Dive Brief:
- Zoom's growth rate for enterprise revenue is slowing in an environment where customers are prioritizing software service bundles. While Zoom's enterprise revenue is still growing, up 10% year-over-year in Q2 FY 2024 earnings reported Monday, it posted enterprise revenue growth of 27% in the same quarter of last year.
- AI offerings the company is developing, including Zoom Scheduler and Zoom Intelligent Director, have the power to further drive customer growth, according to CEO Eric Yuan.
- "We think if you add more value to customers, and they are going to do more, they're likely to move on to your entire platform," said Yuan. Zoom reported revenues of $1.14 billion in Q2 for the quarter ending July 31, up 3.6% year over year, according to the company's earnings report.
Dive Insight:
Zoom is among a cadre of technology vendors fueling their platforms with AI-driven innovations, but enterprise decision-makers are a tough sell. They're looking for what features lie within their existing IT tool set rather than shopping for one-offs.
"Vendors in the enterprise space have learned that they need to do, be, and offer more than one thing," said Adam Preset, VP analyst at Gartner, in an email. "IT buyers look at bundles and value them if they can save money and solve more problems."

__Data for analysis__.
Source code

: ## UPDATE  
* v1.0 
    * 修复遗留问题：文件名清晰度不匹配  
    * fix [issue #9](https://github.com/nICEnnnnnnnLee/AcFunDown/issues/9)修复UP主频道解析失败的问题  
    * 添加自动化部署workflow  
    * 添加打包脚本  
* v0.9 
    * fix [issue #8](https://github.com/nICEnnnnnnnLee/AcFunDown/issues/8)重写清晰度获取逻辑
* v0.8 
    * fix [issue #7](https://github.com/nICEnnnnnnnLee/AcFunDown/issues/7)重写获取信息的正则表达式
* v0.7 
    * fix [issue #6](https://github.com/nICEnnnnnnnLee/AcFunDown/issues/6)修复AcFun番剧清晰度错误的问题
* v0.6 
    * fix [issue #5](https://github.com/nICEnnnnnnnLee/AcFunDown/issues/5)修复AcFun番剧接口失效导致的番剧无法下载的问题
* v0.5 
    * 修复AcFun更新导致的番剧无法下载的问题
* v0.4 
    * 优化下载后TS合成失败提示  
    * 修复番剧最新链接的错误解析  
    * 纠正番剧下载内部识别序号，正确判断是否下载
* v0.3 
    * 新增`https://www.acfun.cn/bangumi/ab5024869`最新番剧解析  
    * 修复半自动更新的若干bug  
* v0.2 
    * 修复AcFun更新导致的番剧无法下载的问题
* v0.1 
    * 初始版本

__What you have to do__.
Using the Zoom earnings brief, answer these:
(a) By what percentage did Zoom's enterprise revenue grow year over year in Q2 FY 2024?
(b) Which two AI offerings does the brief name as under development?
(c) What position does Adam Preset hold, and at which firm?
The data are separate material and stand apart from the Zoom earnings brief.

__Answer box__.
(a) 10%
(b) Zoom Scheduler and Zoom Intelligent Director
(c) VP analyst at Gartner